Voedselhulp voor Irak en heel Europa

Lieven Desmet Lieven Desmet is redacteur bij Trends.

Vorige maand verscheepte de Belgische meelexporteur United Belgian Mills (Ubemi) ruim 5000 ton meel met bestemming Irak. Eind deze maand gaat er nog eens 6600 ton de deur uit met dezelfde bestemming.

“W heat flour / Gift of USA / World Food Program ‘, staat er te lezen op de zakken meel die via de Antwerpse haven, waar United Belgian Mills ( Ubemi) gehuisvest is, naar de Iraakse bevolking worden gestuurd. De bestelling komt er in het kader van het Wereldvoedselprogramma van de Verenigde Naties, die voor de periode april-mei alleen al zo’n 160.000 ton meel naar het Midden-Oosten stuurt. Echt uitzonderlijk is zo’n levering niet voor de enige Belgische meelexporteur.

“Bij de oprichting in 1955, door de centralisatie van de export van tal van Belgische molens, was Ubemi een van de kleinere exporteurs op Europees niveau,” zegt sales manager Dominiek Vancauwenberghe. “Vandaag coördineert Ubemi zijn exportactiviteiten vanuit vijf Belgische meelmolens, ondertussen gegroepereerd in drie grote groepen: de Franse groep Soufflet met molens in Vilvoorde, Gent en Harelbeke, de Groep Dossche Mills and Bakery met molens in Deinze en Merksem, en de Groep Brabomills met een eigen molen in Merksem. De Franse groep Soufllet heeft een meerderheidsparticipatie van 65 % in Ubemi. Ondertussen werd Ubemi de grootste Europese meelexporteur.”

Door het specifieke karakter van de onderneming – bloem is een basisproduct – werd het bedrijf al vaker ingezet voor voedselhulpoperaties. “Toch wordt meel door ons niet alleen gezien als een massaproduct voor staatsaankopen en voedselhulp,” haast Vancauwenberghe zich. “Ubemi zocht ook de kleinere en de industriële eindverbruikers rechtstreeks op, om op basis van hun specifieke verwachtingen nieuwe producten te ontwikkelen, zoals extra fijne of elastische bloem.”

Bloem op maat

Wereldwijd wordt meel verwerkt tot diverse eindproducten. Toch was het voorbije decennium een systematische afname merkbaar van de grootste afzetmarkten voor Europese bloem. Commercieel directeur Jan Van Hemelen wijst daarvoor naar de ontwikkeling van molens in het Midden-Oosten en een toenemende protectionistische reflex in verschillende landen. “Ubemi koos resoluut voor een geografische diversificatie door de ontwikkeling van nieuwe markten wereldwijd. Enerzijds om de afhankelijkheid van die markten te beperken en anderzijds om in de voortdurend fluctuerende marktomstandigheden onze marktpositie te consolideren.”

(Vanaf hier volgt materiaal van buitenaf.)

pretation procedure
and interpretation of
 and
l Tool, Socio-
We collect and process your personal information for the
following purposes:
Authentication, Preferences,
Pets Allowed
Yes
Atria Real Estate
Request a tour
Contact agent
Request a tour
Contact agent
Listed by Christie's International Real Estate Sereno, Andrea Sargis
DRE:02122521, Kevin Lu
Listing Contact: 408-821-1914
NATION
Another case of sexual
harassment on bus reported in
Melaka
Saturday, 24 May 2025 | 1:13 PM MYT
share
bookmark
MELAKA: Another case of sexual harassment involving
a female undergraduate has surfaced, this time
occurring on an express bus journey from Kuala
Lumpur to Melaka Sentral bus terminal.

De tonnenmaat stijgt aanzienlijk, maar de omzet vertoont een vlakkere curve. “De daling van de tarweprijzen en de lagere exportrestituties op Europees niveau remmen de toename van de omzet af,” aldus Van Hemelen. Om daar het hoofd aan te bieden, verricht Ubemi onderzoek naar de verwachtingen van meelverbruikers in een zestigtal landen buiten Europa. “Omdat het daarbij vaak gaat om landen met een uitgesproken noedelcultuur, werd een extra fijngemalen bloem ontwikkeld voor noedelfabrieken. Ubemi is tot op heden de enige Europese producent van dit type meel, dat vaak zelfs meer wordt geapprecieerd dan de lokale variant.”

Ubemi was een van de medestichters van Euroflour, waar zich ondertussen nagenoeg alle Europese meelexporteurs bij hebben aangesloten. Directeur-generaal Bernard Otte: “We willen tot een gestroomlijnde en adequate lobbying komen in het Europese export- en landbouwbeleid.”

Lieven Desmet

Bloem is meer dan voedselhulp. Ubemi levert ook meel op maat aan kleine en industriële klanten.